PROBLEM DETAILS -
Output the opening lines of the records exactly. End with the line that contains "女的为什么着急？[[file".

Stored data
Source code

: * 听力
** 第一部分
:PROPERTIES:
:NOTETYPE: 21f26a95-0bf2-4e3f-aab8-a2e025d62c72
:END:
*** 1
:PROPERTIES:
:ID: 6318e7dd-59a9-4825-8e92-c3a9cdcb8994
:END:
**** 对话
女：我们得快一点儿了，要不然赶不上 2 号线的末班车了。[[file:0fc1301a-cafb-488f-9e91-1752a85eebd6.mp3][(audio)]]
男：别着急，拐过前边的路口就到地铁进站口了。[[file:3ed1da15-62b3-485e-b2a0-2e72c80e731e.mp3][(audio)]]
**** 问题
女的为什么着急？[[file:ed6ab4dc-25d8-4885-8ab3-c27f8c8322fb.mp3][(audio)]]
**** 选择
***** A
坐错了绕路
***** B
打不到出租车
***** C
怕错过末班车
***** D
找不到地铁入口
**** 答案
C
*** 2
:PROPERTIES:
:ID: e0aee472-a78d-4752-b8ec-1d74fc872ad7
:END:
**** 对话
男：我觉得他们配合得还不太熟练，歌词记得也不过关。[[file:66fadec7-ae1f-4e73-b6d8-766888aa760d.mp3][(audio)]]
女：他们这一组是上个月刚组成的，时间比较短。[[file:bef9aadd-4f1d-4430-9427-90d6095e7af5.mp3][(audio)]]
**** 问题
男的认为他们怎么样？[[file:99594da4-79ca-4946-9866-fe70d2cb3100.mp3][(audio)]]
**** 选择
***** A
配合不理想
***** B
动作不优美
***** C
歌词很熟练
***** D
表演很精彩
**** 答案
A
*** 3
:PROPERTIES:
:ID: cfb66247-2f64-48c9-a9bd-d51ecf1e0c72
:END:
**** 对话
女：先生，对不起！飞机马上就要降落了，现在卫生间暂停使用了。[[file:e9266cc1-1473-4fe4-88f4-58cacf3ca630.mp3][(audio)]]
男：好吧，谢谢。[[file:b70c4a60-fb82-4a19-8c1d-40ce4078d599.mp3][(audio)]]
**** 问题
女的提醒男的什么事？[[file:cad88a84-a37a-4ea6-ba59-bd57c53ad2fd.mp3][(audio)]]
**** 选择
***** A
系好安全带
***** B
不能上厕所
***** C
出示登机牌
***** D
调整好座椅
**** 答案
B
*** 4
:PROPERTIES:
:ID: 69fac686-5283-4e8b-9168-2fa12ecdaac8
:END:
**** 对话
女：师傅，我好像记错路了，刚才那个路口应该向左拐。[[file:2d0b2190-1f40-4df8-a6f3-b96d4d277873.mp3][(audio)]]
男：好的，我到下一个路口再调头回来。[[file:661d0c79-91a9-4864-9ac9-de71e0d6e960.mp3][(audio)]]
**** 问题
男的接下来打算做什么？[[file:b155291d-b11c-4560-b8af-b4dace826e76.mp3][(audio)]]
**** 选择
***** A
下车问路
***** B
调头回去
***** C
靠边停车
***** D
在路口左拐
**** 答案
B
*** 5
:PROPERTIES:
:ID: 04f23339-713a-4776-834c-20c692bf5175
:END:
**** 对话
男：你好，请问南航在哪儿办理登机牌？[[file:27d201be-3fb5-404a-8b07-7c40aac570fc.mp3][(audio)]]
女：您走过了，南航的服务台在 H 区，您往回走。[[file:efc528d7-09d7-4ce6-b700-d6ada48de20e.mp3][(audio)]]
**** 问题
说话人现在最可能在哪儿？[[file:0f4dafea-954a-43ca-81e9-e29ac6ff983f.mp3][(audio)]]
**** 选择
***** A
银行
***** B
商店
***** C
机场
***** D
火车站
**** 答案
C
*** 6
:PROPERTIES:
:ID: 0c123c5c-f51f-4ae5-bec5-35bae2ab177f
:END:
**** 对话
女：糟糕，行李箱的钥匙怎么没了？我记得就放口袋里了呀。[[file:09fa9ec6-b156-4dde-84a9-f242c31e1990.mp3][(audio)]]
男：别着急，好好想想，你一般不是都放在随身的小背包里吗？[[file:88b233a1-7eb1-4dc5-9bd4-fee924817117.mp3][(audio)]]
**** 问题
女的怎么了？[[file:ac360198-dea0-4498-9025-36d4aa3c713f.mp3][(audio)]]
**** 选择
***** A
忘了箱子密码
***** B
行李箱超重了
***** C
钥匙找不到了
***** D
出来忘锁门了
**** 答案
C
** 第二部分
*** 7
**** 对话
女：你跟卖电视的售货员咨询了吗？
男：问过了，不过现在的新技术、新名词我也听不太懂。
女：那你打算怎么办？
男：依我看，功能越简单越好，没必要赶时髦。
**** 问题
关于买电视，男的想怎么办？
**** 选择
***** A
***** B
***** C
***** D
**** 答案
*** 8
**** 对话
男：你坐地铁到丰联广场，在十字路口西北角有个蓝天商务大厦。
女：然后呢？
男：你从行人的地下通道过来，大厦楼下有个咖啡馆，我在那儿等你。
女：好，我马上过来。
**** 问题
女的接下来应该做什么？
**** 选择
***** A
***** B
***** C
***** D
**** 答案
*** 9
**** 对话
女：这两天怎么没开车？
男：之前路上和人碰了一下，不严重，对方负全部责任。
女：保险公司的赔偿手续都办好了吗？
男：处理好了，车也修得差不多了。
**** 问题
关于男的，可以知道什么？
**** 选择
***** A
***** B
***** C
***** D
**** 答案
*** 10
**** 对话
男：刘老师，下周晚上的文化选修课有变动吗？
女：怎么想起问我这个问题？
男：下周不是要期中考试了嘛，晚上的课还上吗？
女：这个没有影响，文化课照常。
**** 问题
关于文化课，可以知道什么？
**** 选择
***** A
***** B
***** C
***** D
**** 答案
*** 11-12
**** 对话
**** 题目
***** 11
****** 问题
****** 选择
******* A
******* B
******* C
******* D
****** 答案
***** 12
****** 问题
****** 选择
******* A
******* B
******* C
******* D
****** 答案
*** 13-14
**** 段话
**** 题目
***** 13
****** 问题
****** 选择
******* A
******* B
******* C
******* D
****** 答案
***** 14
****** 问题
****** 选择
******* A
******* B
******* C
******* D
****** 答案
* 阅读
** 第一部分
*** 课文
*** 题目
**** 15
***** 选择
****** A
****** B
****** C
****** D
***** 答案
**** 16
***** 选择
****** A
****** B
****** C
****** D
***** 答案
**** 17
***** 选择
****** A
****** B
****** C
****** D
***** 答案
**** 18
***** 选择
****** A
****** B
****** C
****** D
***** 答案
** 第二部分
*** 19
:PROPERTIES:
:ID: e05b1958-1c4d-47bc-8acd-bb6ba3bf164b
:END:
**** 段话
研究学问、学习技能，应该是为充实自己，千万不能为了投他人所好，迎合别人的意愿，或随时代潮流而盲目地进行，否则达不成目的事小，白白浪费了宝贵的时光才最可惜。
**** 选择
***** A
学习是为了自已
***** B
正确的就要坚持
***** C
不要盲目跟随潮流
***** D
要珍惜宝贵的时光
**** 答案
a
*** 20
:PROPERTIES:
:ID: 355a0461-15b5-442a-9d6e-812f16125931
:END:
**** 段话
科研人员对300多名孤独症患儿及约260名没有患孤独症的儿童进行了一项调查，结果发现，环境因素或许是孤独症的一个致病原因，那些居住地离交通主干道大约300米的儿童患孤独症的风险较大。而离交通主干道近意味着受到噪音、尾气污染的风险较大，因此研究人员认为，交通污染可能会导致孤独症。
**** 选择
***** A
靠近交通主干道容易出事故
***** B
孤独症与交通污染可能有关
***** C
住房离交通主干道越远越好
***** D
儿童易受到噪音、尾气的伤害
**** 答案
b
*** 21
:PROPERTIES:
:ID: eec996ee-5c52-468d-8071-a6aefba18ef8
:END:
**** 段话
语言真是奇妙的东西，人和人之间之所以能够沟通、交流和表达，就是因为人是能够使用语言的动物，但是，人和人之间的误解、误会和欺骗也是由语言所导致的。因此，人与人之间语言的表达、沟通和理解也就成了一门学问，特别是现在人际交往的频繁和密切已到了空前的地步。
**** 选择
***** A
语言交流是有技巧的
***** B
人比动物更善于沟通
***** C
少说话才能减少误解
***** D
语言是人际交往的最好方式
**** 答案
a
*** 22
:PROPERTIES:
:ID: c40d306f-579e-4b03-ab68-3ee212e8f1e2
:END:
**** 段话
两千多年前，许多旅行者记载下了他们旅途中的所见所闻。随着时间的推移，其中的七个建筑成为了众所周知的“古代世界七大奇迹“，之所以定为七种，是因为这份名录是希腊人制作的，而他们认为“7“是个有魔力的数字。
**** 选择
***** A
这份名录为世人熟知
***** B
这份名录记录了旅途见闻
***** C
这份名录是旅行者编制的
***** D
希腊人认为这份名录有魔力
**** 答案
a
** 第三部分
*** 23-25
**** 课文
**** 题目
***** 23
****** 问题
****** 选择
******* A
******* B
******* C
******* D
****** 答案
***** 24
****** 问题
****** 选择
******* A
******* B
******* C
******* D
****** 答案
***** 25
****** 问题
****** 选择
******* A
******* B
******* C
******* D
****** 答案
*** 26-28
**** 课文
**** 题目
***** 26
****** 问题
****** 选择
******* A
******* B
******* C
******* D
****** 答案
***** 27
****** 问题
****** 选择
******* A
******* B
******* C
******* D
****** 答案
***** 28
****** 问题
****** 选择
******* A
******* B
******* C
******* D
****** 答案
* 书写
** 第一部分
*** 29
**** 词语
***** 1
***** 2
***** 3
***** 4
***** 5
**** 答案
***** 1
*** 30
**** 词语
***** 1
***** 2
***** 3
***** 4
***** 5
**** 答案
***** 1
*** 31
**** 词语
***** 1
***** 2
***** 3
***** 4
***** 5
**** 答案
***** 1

REPLY TO THE TASK -
Source code

: * 听力
** 第一部分
:PROPERTIES:
:NOTETYPE: 21f26a95-0bf2-4e3f-aab8-a2e025d62c72
:END:
*** 1
:PROPERTIES:
:ID: 6318e7dd-59a9-4825-8e92-c3a9cdcb8994
:END:
**** 对话
女：我们得快一点儿了，要不然赶不上 2 号线的末班车了。[[file:0fc1301a-cafb-488f-9e91-1752a85eebd6.mp3][(audio)]]
男：别着急，拐过前边的路口就到地铁进站口了。[[file:3ed1da15-62b3-485e-b2a0-2e72c80e731e.mp3][(audio)]]
**** 问题
女的为什么着急？[[file:ed6ab4dc-25d8-4885-8ab3-c27f8c8322fb.mp3][(audio)]]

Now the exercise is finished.